The convolutional neural networks (CNN / ESA) have frequently mentioned themselves in academia and industry with their success in object classification. CNN architectures began to be tested on other problems as the work in this area progressed. The most important of these problems is object detection problem which is the next stage of object classification. The object in the object detection task is to find the classes and **locations** of the object (s) in a visual.

We use metrics to quantify the success of our solution in **machine learning** problems. Accuracy, precision and Cohen’s Kappa coefficient are used to measure the performance of the model in classification tasks. The difficult aspect of object detection is that the above-mentioned classical criteria cannot be used for performance. The reason for this problem is that our aim is to find the position of objects besides classifying them. In this article, we will refer to the Mean Average Precision, a performance criterion used for object detection problems. The logic behind this criterion will be explained by following the order of the following.

- What is the object recognition task?
- What is the Jaccard index?
- What is ground truth?
- What is Intersection over Union?
- How is Precision, Average Precision and Mean Average Precision calculated?

Contents

**Object Recognition**

**Difference Between Object Classification and Object Recognition**

Let’s explain the difference between object classification and recognition with the following visual.

**How Object Classification Works**

Network architectures used for object classification have a structure called multi-output network. In this structure, the **deep learning** model has multiple outputs (object class and location for object recognition). Each output has its own Loss function. These error functions are attempted to be optimized simultaneously. Below you will find the image of the architecture of a three-dimensional object recognition network.

As you can see in the image, the model has two outputs, Classifier Head and Regressor Head. The Classifier Head tries to find the type of object and uses Cross Entropy as the Error function. Regressor Head tries to find the corner coordinates of the rectangle that surrounds the object and uses Mean Squared Error as the error function.

**What is Used for Object Recognition?**

The most prominent of the architectures used for the object recognition task is YOLO.

**What is the Jaccard Index?**

**Jaccard Index for Clusters**

For the Jaccard index account for the clusters, please refer to the following.

**What is Ground Truth?**

An estimation is attempted by using models in **machine learning** tasks. The predictive ability of this model is measured by a test dataset. The target values that should be in the test data set are called ground truth. Let’s look at the difference between the prediction of an object recognition model and the ground truth in the image used.

**What is Intersection over Union (IoU)?**

The similarity between Ground Truth and model prediction is measured by the Jaccard index. For this reason, the IoU account is calculated as the portion of the intersection of the two rectangles into the area of the compound of these two rectangles.

**NumPy**

Let’s do the IoU similarity for a two-dimensional scenario. We will use Matplotlib for visualization of NumPy for rendering. First, we will create blank image matrices with NumPy and put two rectangles into them. Then we will find the logical operations and the intersection and combination of these rectangles. Then we’ll visualize our results with the imshow function of the Matplotlib library.

**Mean Average Precision Account**

**Precision and Recall**

Two of the performance criteria of **machine learning** models are certainty and formulas for recall:

These two concepts are generally inversely related to each other.
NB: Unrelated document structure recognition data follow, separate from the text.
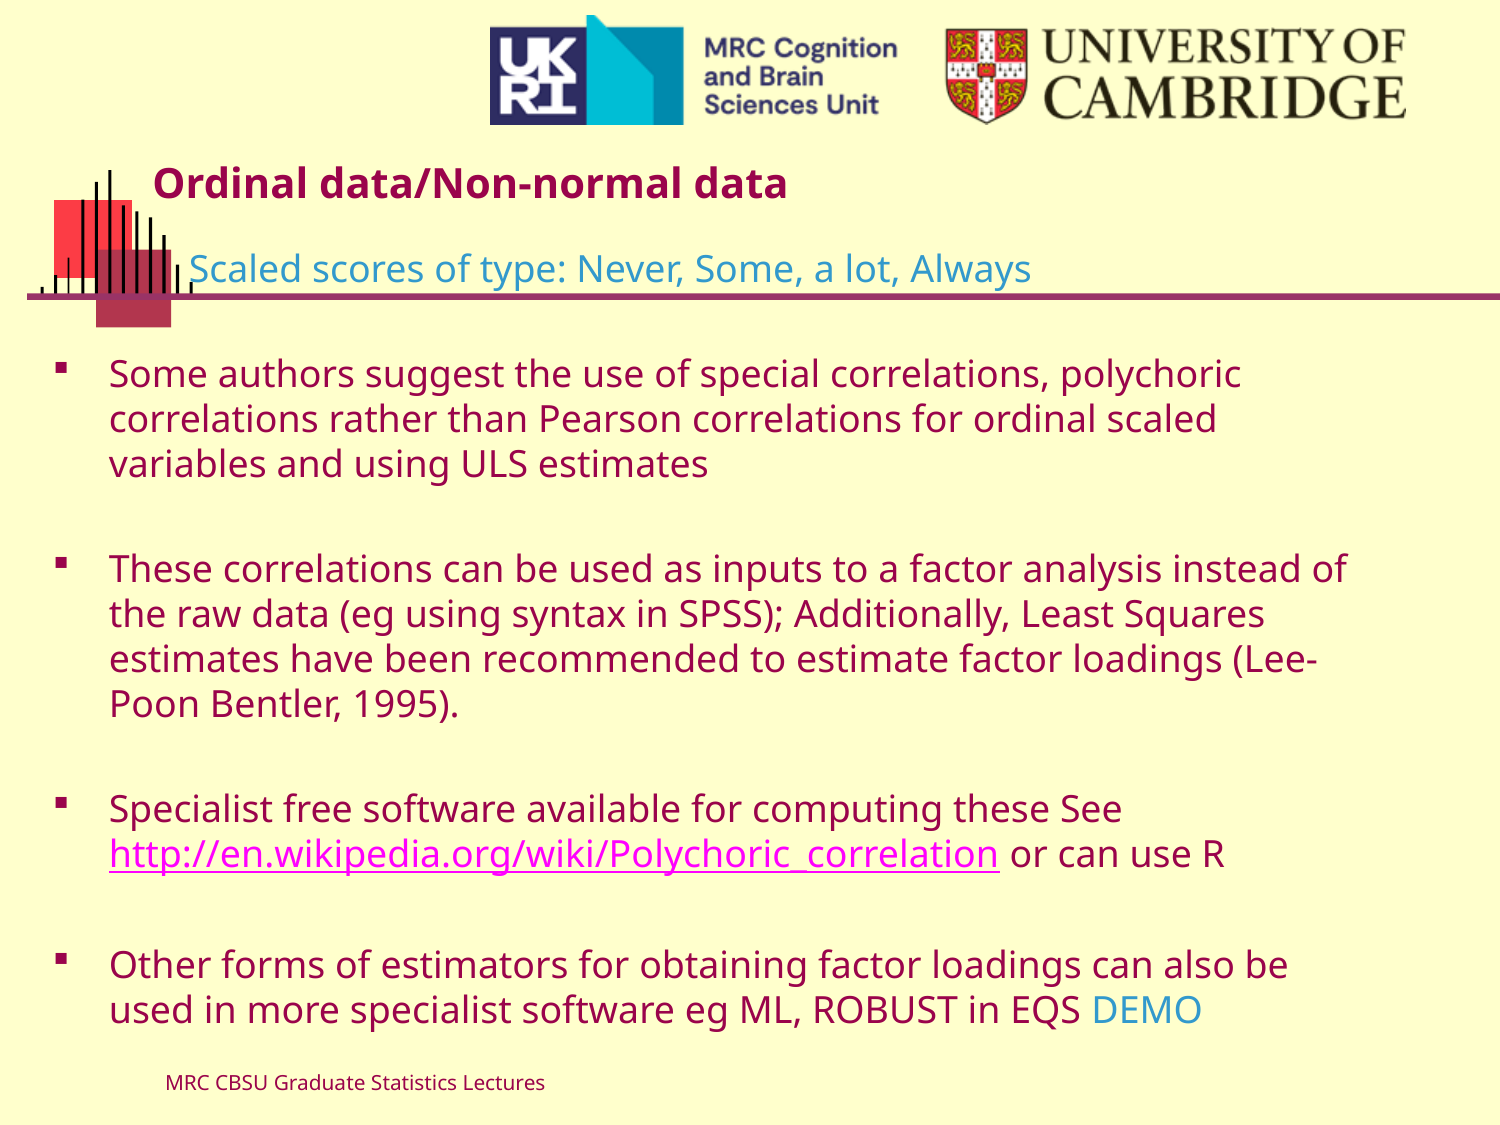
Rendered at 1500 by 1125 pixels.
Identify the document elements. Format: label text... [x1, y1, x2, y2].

footer MRC CBSU Graduate Statistics Lectures [149, 1062, 988, 1101]
title Ordinal data/Non-normal data [137, 137, 988, 233]
list Scaled scores of type: Never, Some, a lot, Always Some authors suggest the use of special correlations, polychoric correlations rather than Pearson correlations for ordinal scaled variables and using ULS estimates These correlations can be used as inputs to a factor analysis instead of the raw data (eg using syntax in SPSS); Additionally, Least Squares estimates have been recommended to estimate factor loadings (Lee-Poon Bentler, 1995). Specialist free software available for computing these See http://en.wikipedia.org/wiki/Polychoric_correlation or can use R Other forms of estimators for obtaining factor loadings can also be used in more specialist software eg ML, ROBUST in EQS DEMO [37, 237, 1388, 1013]
picture [490, 15, 1406, 125]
So generally, as recall increases, certainty decreases.

Let’s calculate precision and recall for an example “multi-class classification”. For this example, let’s use the Iris data set.

**Precision-Recall Curve (P / R Curve)**

Calculate the precision-recall curve for the three classes in this dataset and draw the curves.

For the above three classes, the precision-recall graph is shown. The classification ideal for the blue class, AP: 1.0. The green class has more certainty at all levels except the last recall levels.

**Average Precision**

Let’s do an AP account. We will average the accuracy of recall values for each class.

**{0: ‘1.0’, 1: ‘0.963835205261813’, 2: ‘0.9721435876607143’}**

**Mean Average Precision (MAP)**

We will calculate the averaged AP values of all classes.

0.9786595976408424We are at the end of this article.